# To those making "character interview" threads...



## Ireth (May 4, 2013)

How do you decide from where in the story to bring your character out? I'm sure some of the answers to questions people ask will change depending on the character's place in their story arc. Do you go from the beginning, middle or end, or just wherever you're currently at in the writing process? I ask because it's a really cool idea, and I think I want to try it myself. ^^


----------



## ndmellen (May 4, 2013)

Not that I'm super experienced, but for me, my mc's grew in number. When I got hit with my story, I had three mc's in mind. As I wrote through the outline, I introduced a couple more that were meant to be no more than brief supporting characters. As I continued to write their scenes, however, I decided that I really liked them and didn't want to let them go just yet. Not to sound cheesy, but it's like Stephen King said in "On Writing": writing a story is like unearthing a fossil.


----------



## ndmellen (May 4, 2013)

I seriously need to learn the ranking system here...I've got a little "3: journeyman", while others have "144: Dark Lord of Osirion" with a really cool crest...I want a really cool crest.


----------



## advait98 (May 4, 2013)

Am I welcome too? I didn't make a character interview thread, but I might have a relevant opinion.

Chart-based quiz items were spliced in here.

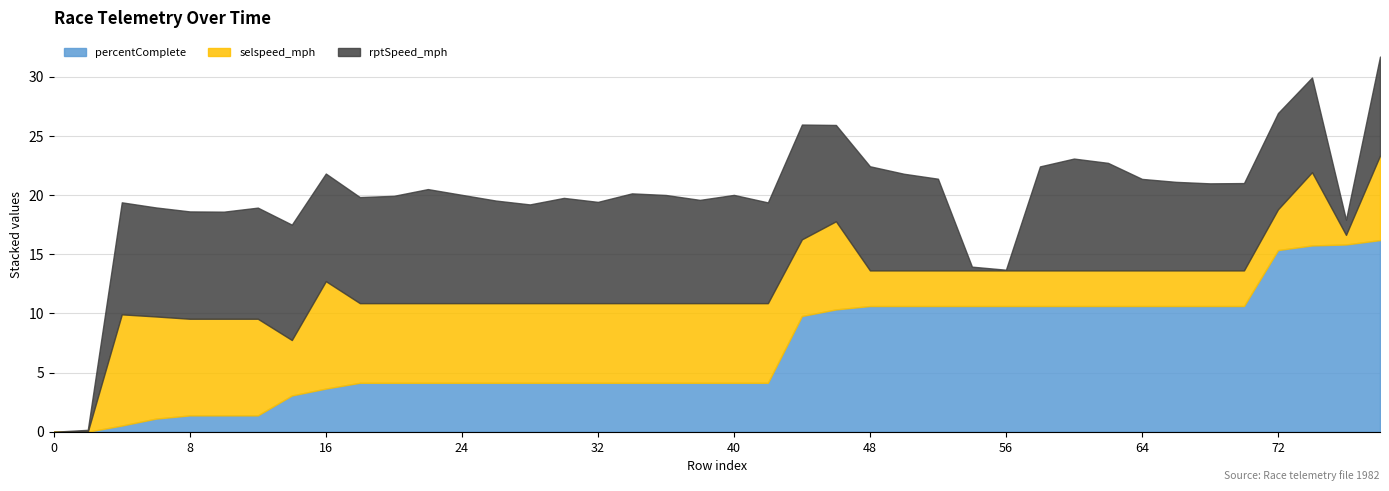

What is the approximate value of percentComplete at 48?

10.6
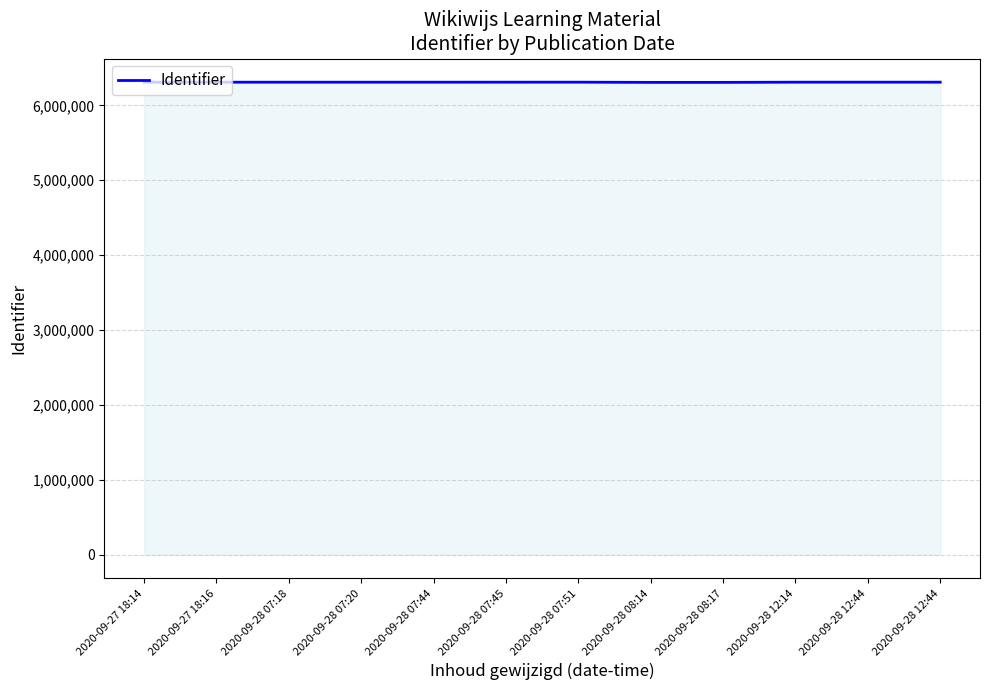

Is this an area chart (filled region under the line)?

Yes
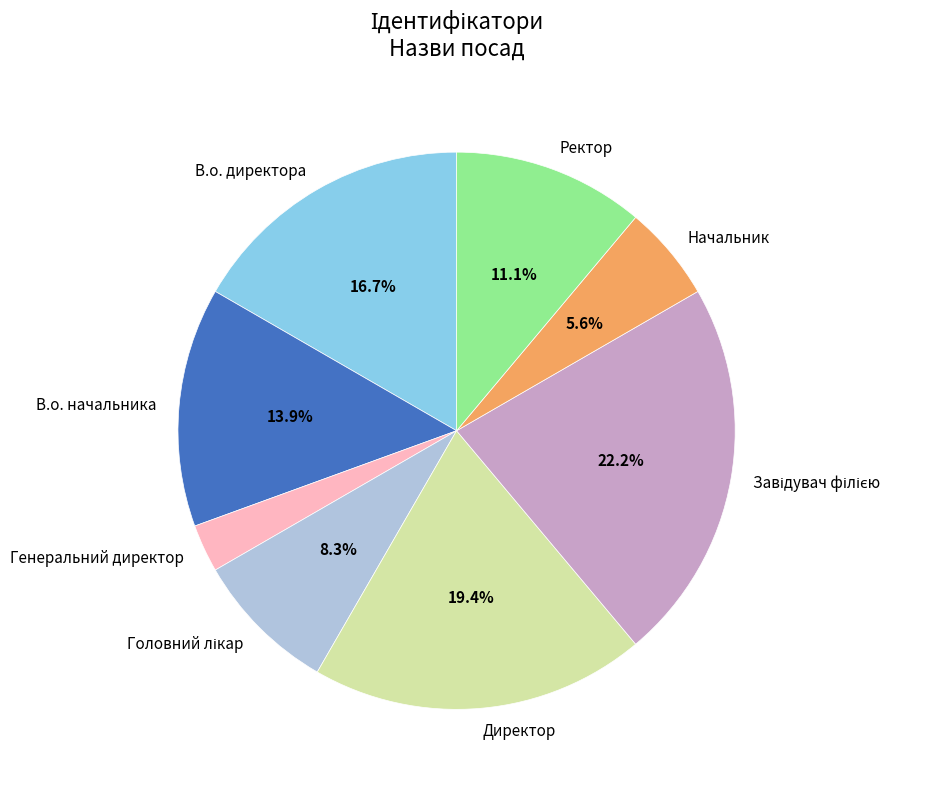

Does В.о. директора represent more than half of the total?

No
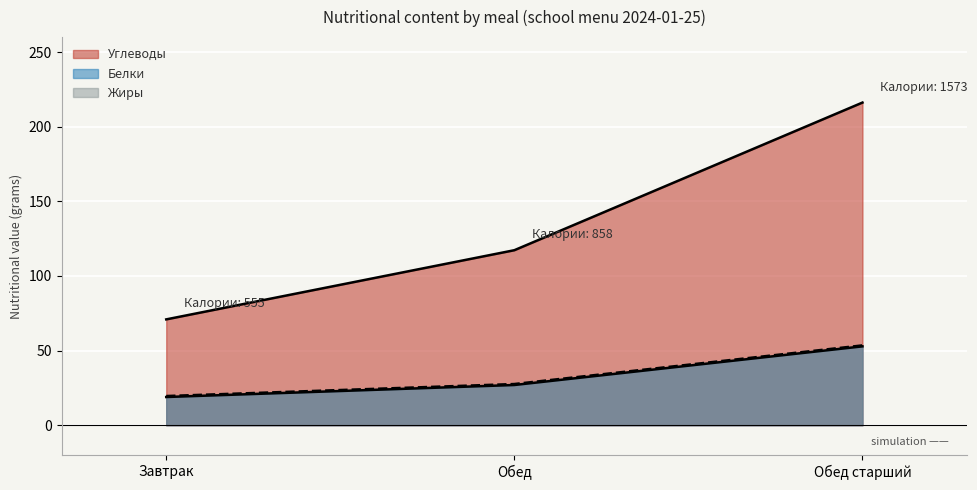

Where is Жиры nearest to the value 36?

Обед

Well, to me, it seems you have a particular image of the character fixed in your mind, which will always speak for said character. Or maybe that's just me.

In any case, from what I have seen, it's either from where you are currently or the end. It's when you have the personality of the character most deeply etched into your mind, and it's the most real it can ever get. It's also when it will be most relevant to the story, in my opinion. But that's me. My opinion, and you know the rest.

EDIT: And ndmellen, I'll direct you to this thread for all the information you need: Ranking System


----------



## SeverinR (May 6, 2013)

I would say the time when you learn most about a character, the beginning.
The story will bring out information you will know later on.


----------